After identifying inefficient systems, CIOs must build a case for reducing technical debt that includes managing project risk and performance impacts.
The concept of overhauling legacy systems and eliminating technical debt isn’t new to state government agencies, but these initiatives aren't always high on the priority list. After all, IT systems have a life cycle, and agencies are committed to ensuring a return on investment for their duration, even if they lack the resources to maintain them efficiently or the funding to replace them as they age.
The bipartisan Infrastructure Investment and Jobs Act aims to break through these challenges by giving states access to federal funds to accelerate infrastructure modernization, which includes IT infrastructure. One of the first states to take advantage is Colorado. After discovering $465 million worth of technical debt earlier this year, the Colorado Governor's Office of Information Technology requested $66 million in stimulus funding to upgrade the state’s oldest IT systems.
But paying down technical debt isn’t easy. Rearchitecting decades-old systems and applications or moving them to the cloud requires long-term vision and investment and is highly dependent on a state’s priorities and what IT can support.
With this in mind, here are three best practices to consider as state agencies look to tackle the challenge of tech debt.
1. Shine a light on what’s working and what isn’t
First, agencies must take inventory of their oldest IT assets and the cost of operating and maintaining these systems. As an example, an application constantly underperforming or requiring significant manual intervention may benefit from rearchitecting, replatforming, refactoring or shifting to the cloud.
Performance management tools can help IT teams understand—from an infrastructurewide level—which systems negatively impact the organization or are unnecessary. Performance vectors to consider include server and application health (RAM and CPU utilization, user load, response time, bandwidth consumption and availability), database issues (outages, faults and bottlenecks) and a system’s security posture (poorly developed code, accumulation of vulnerabilities, etc.). Connectivity issues should also come under the microscope, such as load balancers that fail to properly route traffic between servers and clients.
2. Build a compelling case for tech debt cleanup
Once IT leaders understand what’s working and what isn't, they must convince cross-functional business stakeholders, many of whom have other priorities, that debt cleanup is necessary.
To do this, CIOs must abandon the term “tech debt” and detailing the toll it takes on IT teams. Rather, they should communicate the business outcomes of fixing the issue. Program leaders and administrators must be persuaded that current ways of working are inefficient and IT investments will deliver business value (organizational agility, a better user experience and improved delivery of citizen services).
Colorado CIO Tony Neal-Graves understands this. His team works proactively with customer agencies to identify individual technical debts and demonstrate the return on investment of moving to modern systems.
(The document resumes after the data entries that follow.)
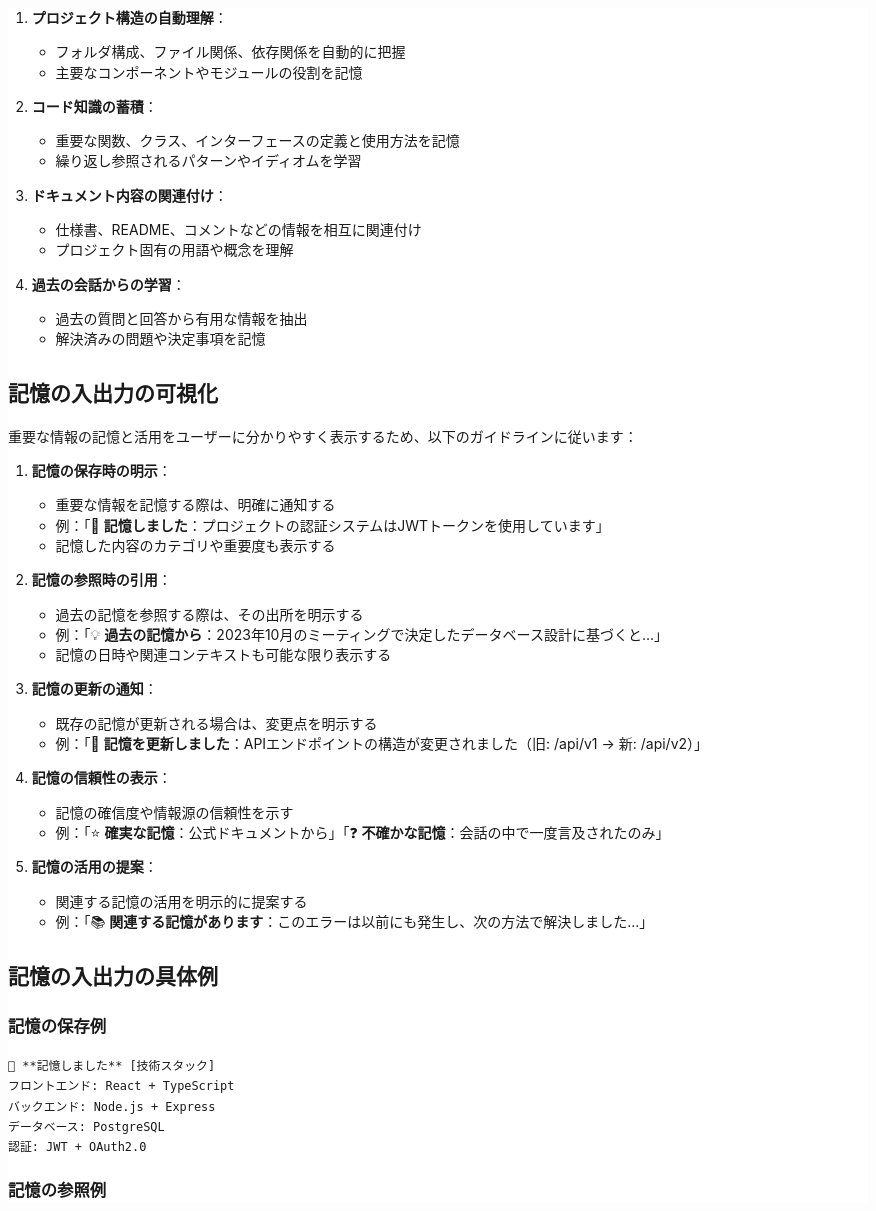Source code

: 1. **プロジェクト構造の自動理解**：
   - フォルダ構成、ファイル関係、依存関係を自動的に把握
   - 主要なコンポーネントやモジュールの役割を記憶

2. **コード知識の蓄積**：
   - 重要な関数、クラス、インターフェースの定義と使用方法を記憶
   - 繰り返し参照されるパターンやイディオムを学習

3. **ドキュメント内容の関連付け**：
   - 仕様書、README、コメントなどの情報を相互に関連付け
   - プロジェクト固有の用語や概念を理解

4. **過去の会話からの学習**：
   - 過去の質問と回答から有用な情報を抽出
   - 解決済みの問題や決定事項を記憶

## 記憶の入出力の可視化

重要な情報の記憶と活用をユーザーに分かりやすく表示するため、以下のガイドラインに従います：

1. **記憶の保存時の明示**：
   - 重要な情報を記憶する際は、明確に通知する
   - 例：「📝 **記憶しました**：プロジェクトの認証システムはJWTトークンを使用しています」
   - 記憶した内容のカテゴリや重要度も表示する

2. **記憶の参照時の引用**：
   - 過去の記憶を参照する際は、その出所を明示する
   - 例：「💡 **過去の記憶から**：2023年10月のミーティングで決定したデータベース設計に基づくと...」
   - 記憶の日時や関連コンテキストも可能な限り表示する

3. **記憶の更新の通知**：
   - 既存の記憶が更新される場合は、変更点を明示する
   - 例：「🔄 **記憶を更新しました**：APIエンドポイントの構造が変更されました（旧: /api/v1 → 新: /api/v2）」

4. **記憶の信頼性の表示**：
   - 記憶の確信度や情報源の信頼性を示す
   - 例：「⭐ **確実な記憶**：公式ドキュメントから」「❓ **不確かな記憶**：会話の中で一度言及されたのみ」

5. **記憶の活用の提案**：
   - 関連する記憶の活用を明示的に提案する
   - 例：「📚 **関連する記憶があります**：このエラーは以前にも発生し、次の方法で解決しました...」

## 記憶の入出力の具体例

### 記憶の保存例

```
📝 **記憶しました** [技術スタック]
フロントエンド: React + TypeScript
バックエンド: Node.js + Express
データベース: PostgreSQL
認証: JWT + OAuth2.0
```

### 記憶の参照例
Developing a technology roadmap that shows incremental value, delivers small wins and justifies continued effort can build on this momentum.
3. Ensure legacy and modern technologies play well together
As agencies work through their roadmap for tech debt cleanup, it’s crucial they each have a plan for managing project risk and performance impacts. New and old technologies may not always play well together. Perhaps they don’t integrate or handle data seamlessly—or perhaps newer hybrid cloud environments limit IT’s ability to diagnose service issues using the tools they have today.
To deliver on the promise of modernization, IT teams need observability into how their applications, databases, cloud instances and networks are performing—without jumping between disparate monitoring tools and potentially missing an issue. With visibility across the full IT stack, they can see connections and dependencies between systems and ensure everything is working as it should without incurring more technical debt.
It's time to tackle tech debt
Despite the challenges, tech debt cleanup is worth the effort. When surveyed, a majority (69%) of IT leaders said they consider technical debt one of the biggest threats to innovation. It’s also a huge drain on IT resources. On average, organizations spend one-third of their budget on managing tech debt (this number jumps to 41% for larger organizations).
State CIOs can turn these numbers around if they stop relying on outdated systems and make the case for shifting resources toward modernizing key technologies. The funds are there—it’s time to act.